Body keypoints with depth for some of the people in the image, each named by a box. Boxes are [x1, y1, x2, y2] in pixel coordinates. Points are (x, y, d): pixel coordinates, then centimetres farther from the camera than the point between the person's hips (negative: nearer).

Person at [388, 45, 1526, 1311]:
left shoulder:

:::

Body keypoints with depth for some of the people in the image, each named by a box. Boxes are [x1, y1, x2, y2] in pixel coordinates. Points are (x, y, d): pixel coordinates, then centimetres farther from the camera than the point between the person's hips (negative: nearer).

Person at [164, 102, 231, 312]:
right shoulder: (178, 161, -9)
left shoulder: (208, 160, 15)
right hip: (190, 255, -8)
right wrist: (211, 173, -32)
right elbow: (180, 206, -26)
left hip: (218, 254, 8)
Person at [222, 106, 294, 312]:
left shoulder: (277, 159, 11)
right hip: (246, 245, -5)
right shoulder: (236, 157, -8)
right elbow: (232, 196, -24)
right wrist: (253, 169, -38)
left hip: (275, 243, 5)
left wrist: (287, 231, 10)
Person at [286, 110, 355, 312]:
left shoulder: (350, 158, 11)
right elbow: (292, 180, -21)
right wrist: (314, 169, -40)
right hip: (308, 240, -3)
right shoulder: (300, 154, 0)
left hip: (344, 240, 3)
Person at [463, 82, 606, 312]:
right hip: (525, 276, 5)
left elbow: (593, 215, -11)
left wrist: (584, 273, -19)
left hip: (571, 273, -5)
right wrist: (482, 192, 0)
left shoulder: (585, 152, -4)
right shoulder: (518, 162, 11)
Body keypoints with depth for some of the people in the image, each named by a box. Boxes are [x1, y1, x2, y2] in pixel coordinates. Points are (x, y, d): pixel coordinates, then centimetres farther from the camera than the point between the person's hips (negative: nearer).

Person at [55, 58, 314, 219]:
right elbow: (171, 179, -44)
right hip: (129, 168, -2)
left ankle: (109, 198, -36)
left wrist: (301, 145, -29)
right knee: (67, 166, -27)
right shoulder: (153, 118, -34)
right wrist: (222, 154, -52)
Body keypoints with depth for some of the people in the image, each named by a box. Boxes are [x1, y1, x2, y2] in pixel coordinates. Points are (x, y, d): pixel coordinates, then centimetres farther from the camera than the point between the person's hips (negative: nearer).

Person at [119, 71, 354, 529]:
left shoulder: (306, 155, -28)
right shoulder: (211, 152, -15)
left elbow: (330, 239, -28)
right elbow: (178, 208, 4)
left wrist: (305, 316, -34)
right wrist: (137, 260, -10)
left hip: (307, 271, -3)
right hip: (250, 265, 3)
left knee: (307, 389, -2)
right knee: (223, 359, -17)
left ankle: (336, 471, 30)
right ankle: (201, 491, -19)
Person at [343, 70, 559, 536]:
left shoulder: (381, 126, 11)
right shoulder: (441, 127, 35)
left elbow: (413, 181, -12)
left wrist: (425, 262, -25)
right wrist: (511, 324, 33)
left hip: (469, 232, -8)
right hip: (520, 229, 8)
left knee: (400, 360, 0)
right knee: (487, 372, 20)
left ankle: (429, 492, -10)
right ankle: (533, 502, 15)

:::

- [What needs to be done] Where the listing above reaches the line that contains "right elbow: (292, 180, -21)", start retyping, and finish with the line that contains "right shoulder: (518, 162, 11)"; reproduce those lines exactly and no others.

- [Exercise answer]
right elbow: (292, 180, -21)
right wrist: (314, 169, -40)
right hip: (308, 240, -3)
right shoulder: (300, 154, 0)
left hip: (344, 240, 3)
Person at [463, 82, 606, 312]:
right hip: (525, 276, 5)
left elbow: (593, 215, -11)
left wrist: (584, 273, -19)
left hip: (571, 273, -5)
right wrist: (482, 192, 0)
left shoulder: (585, 152, -4)
right shoulder: (518, 162, 11)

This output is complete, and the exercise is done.